Second, (and this one is really important) stop congratulating people who have completely fucked up in the most obvious ways. You know, like when you said "great job Brownie," after your FEMA secretary oversaw the total non-response to the greatest natural disaster this country has ever seen. You did it again today. And most people in this country don't care about you as much as I do, so I'm fairly certain when I say this -- you really pissed people off when you congratulated Rummy on doing a great job in Iraq. You see, sir, you were firing him because Iraq is presently the greatest foriegn affairs disaster that any living voter can remember. So it sounds pretty fucking dim-witted for you to roll-out the compliment on one hand, while you're forcing Rummy off the stage with the other. And while beyond doubt America knows you are a dim feeb, you shouldn't remind them of it so blatantly. It was nice to have a revolutionary election. No sense encouraging anything Marie Antionette-ish, though. So. To make it easy. Praising the incomeptent = engendering hostility = small increase in the chance of actual revolution = ugly things (picture modern Iraq, cast in D.C. terms). So just fucking stop it. Watch some "Apprentice" re-runs (oh, you've already seen every show?) and practice forming the words Donald Trump says at the end: "You're fired." Then shut-up, and these two years should go by much more smoothly.
Third, I've got an idea about how you might lighten your workload.

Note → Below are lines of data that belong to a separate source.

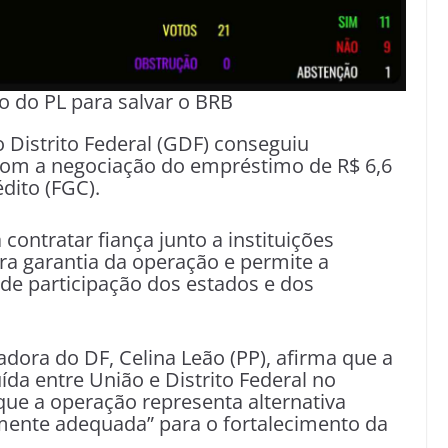
o do PL para salvar o BRB
 Distrito Federal (GDF) conseguiu
com a negociação do empréstimo de R$ 6,6
dito (FGC).
 contratar fiança junto a instituições
ara garantia da operação e permite a
de participação dos estados e dos
dora do DF, Celina Leão (PP), afirma que a
da entre União e Distrito Federal no
que a operação representa alternativa
amente adequada” para o fortalecimento da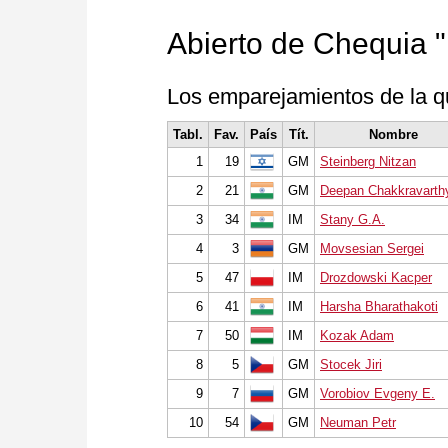
Abierto de Chequia 
Los emparejamientos de la q
Tabl.
Fav.
País
Tít.
Nombre
1
19
GM
Steinberg Nitzan
2
21
GM
Deepan Chakkravarthy
3
34
IM
Stany G.A.
4
3
GM
Movsesian Sergei
5
47
IM
Drozdowski Kacper
6
41
IM
Harsha Bharathakoti
7
50
IM
Kozak Adam
8
5
GM
Stocek Jiri
9
7
GM
Vorobiov Evgeny E.
10
54
GM
Neuman Petr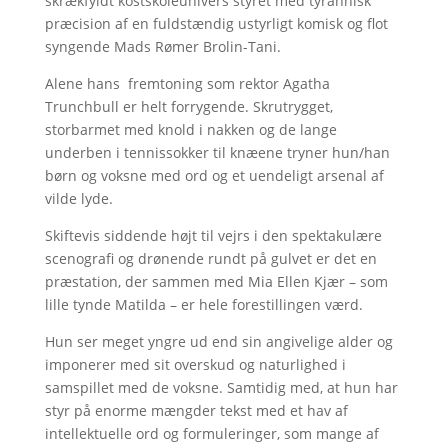
skrækfyldt kostskoleunivers styret med tyrannisk
præcision af en fuldstændig ustyrligt komisk og flot
syngende Mads Rømer Brolin-Tani.
Alene hans fremtoning som rektor Agatha
Trunchbull er helt forrygende. Skrutrygget,
storbarmet med knold i nakken og de lange
underben i tennissokker til knæene tryner hun/han
børn og voksne med ord og et uendeligt arsenal af
vilde lyde.
Skiftevis siddende højt til vejrs i den spektakulære
scenografi og drønende rundt på gulvet er det en
præstation, der sammen med Mia Ellen Kjær – som
lille tynde Matilda – er hele forestillingen værd.
Hun ser meget yngre ud end sin angivelige alder og
imponerer med sit overskud og naturlighed i
samspillet med de voksne. Samtidig med, at hun har
styr på enorme mængder tekst med et hav af
intellektuelle ord og formuleringer, som mange af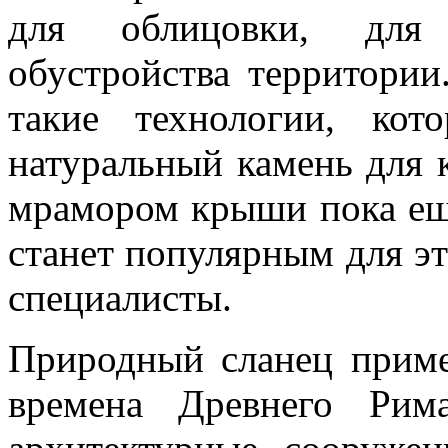
для облицовки, для 
обустройства территории
такие технологии, кот
натуральный камень для 
мрамором крыши пока еще
станет популярным для э
специалисты.
Природный сланец приме
времена Древнего Рим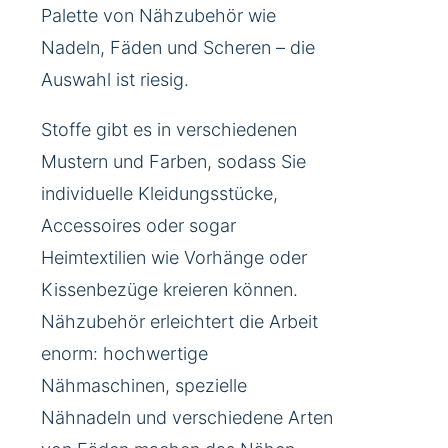
Palette von Nähzubehör wie
Nadeln, Fäden und Scheren – die
Auswahl ist riesig.
Stoffe gibt es in verschiedenen
Mustern und Farben, sodass Sie
individuelle Kleidungsstücke,
Accessoires oder sogar
Heimtextilien wie Vorhänge oder
Kissenbezüge kreieren können.
Nähzubehör erleichtert die Arbeit
enorm: hochwertige
Nähmaschinen, spezielle
Nähnadeln und verschiedene Arten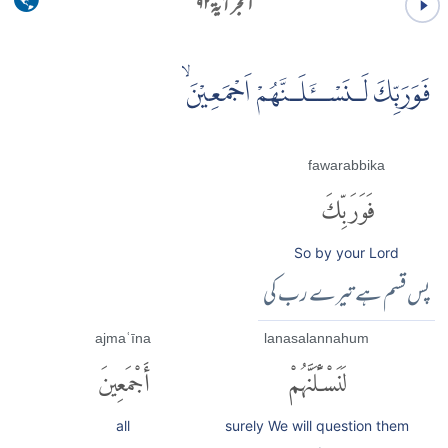
الحجر آية ۹۲
فَوَرَبِّكَ لَـنَسْــَٔلَـنَّهُمْ اَجْمَعِيْنَۙ
fawarabbika
فَوَرَبِّكَ
So by your Lord
پس قسم ہے تیرے رب کی
ajmaʿīna
lanasalannahum
لَنَسْـَٔلَنَّهُمْ
أَجْمَعِينَ
all
surely We will question them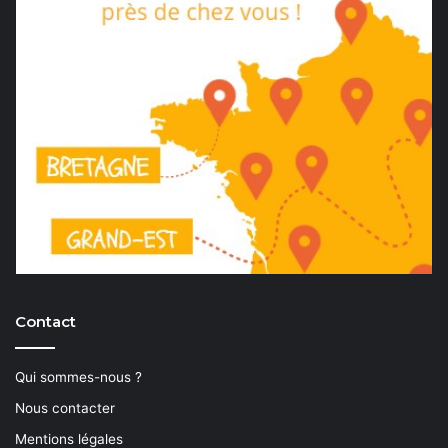
Contact
Qui sommes-nous ?
Nous contacter
Mentions légales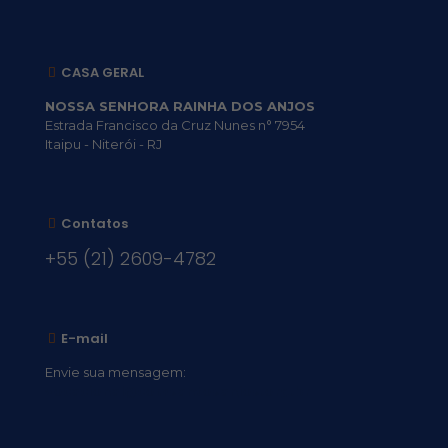
CASA GERAL
NOSSA SENHORA RAINHA DOS ANJOS
Estrada Francisco da Cruz Nunes n° 7954
Itaipu - Niterói - RJ
Contatos
+55 (21) 2609-4782
E-mail
Envie sua mensagem:
vocacional@comsantosanjos.org.br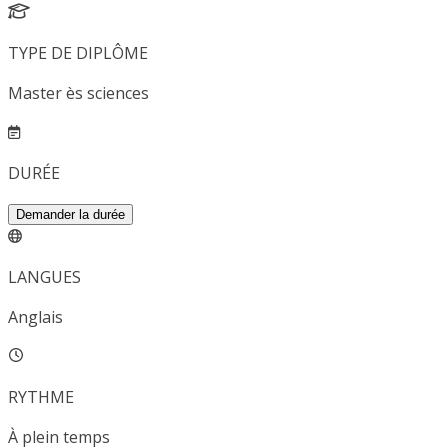
TYPE DE DIPLÔME
Master ès sciences
DURÉE
Demander la durée
LANGUES
Anglais
RYTHME
À plein temps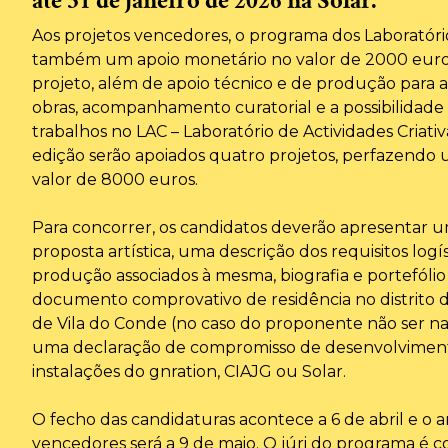
até 31 de janeiro de 2026 na Solar.
Aos projetos vencedores, o programa dos Laboratóri
também um apoio monetário no valor de 2000 euros
projeto, além de apoio técnico e de produção para
obras, acompanhamento curatorial e a possibilidade
trabalhos no LAC – Laboratório de Actividades Criativ
edição serão apoiados quatro projetos, perfazendo 
valor de 8000 euros.
Para concorrer, os candidatos deverão apresentar 
proposta artística, uma descrição dos requisitos logís
produção associados à mesma, biografia e portefólio
documento comprovativo de residência no distrito 
de Vila do Conde (no caso do proponente não ser nat
uma declaração de compromisso de desenvolviment
instalações do gnration, CIAJG ou Solar.
O fecho das candidaturas acontece a 6 de abril e o 
vencedores será a 9 de maio. O júri do programa é 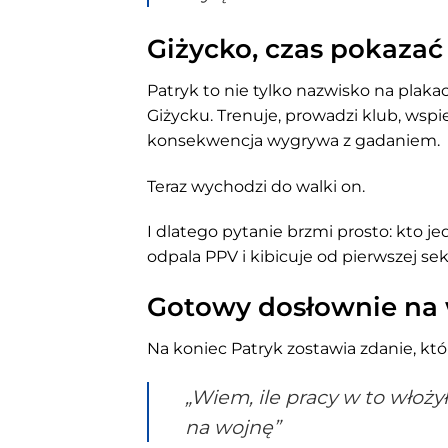
Giżycko, czas pokazać 
Patryk to nie tylko nazwisko na plakac
Giżycku. Trenuje, prowadzi klub, wsp
konsekwencja wygrywa z gadaniem.
Teraz wychodzi do walki on.
I dlatego pytanie brzmi prosto: kto j
odpala PPV i kibicuje od pierwszej s
Gotowy dosłownie na
Na koniec Patryk zostawia zdanie, któ
„Wiem, ile pracy w to włoż
na wojnę”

Make things just a bit easier. Next time you are at the ranch, clearing brush, I think you should take this new Senator, John Tester, with you. There's a dude who looks like he could clear all your brush in about an hour. And he only has seven fingers, I think. Shoot sir, this would free up 30 or 40 hours a week, I bet. You might be able to learn how to imitate a competent commander-and-chief with all that extra time. Probably not. But you could try. Plus, you could probably take Tester hunting -- a lot less likely to shoot you in the face than that guy with all the stents in his heart.
Fourth, a short vocabulary primer. Some terms you may need to know now that the country has spoken. Subpoena -- an order by a court or Congress for you and your minions to appear and attempt to lie under oath to avoid responsibility for anything. Oversight -- this is that thing the Republican Congress never liked to do. You know, like having a boss or supervisor so you aren't running wild trying to destroy the world with impunity. Finally. Democracy -- representing the interests of the electorate. Just, work on these for now.
That's all I've got for today, sir. I'm a little tired. I was up until three a.m. or so celebrating the re-birth of our Republic. Best of luck.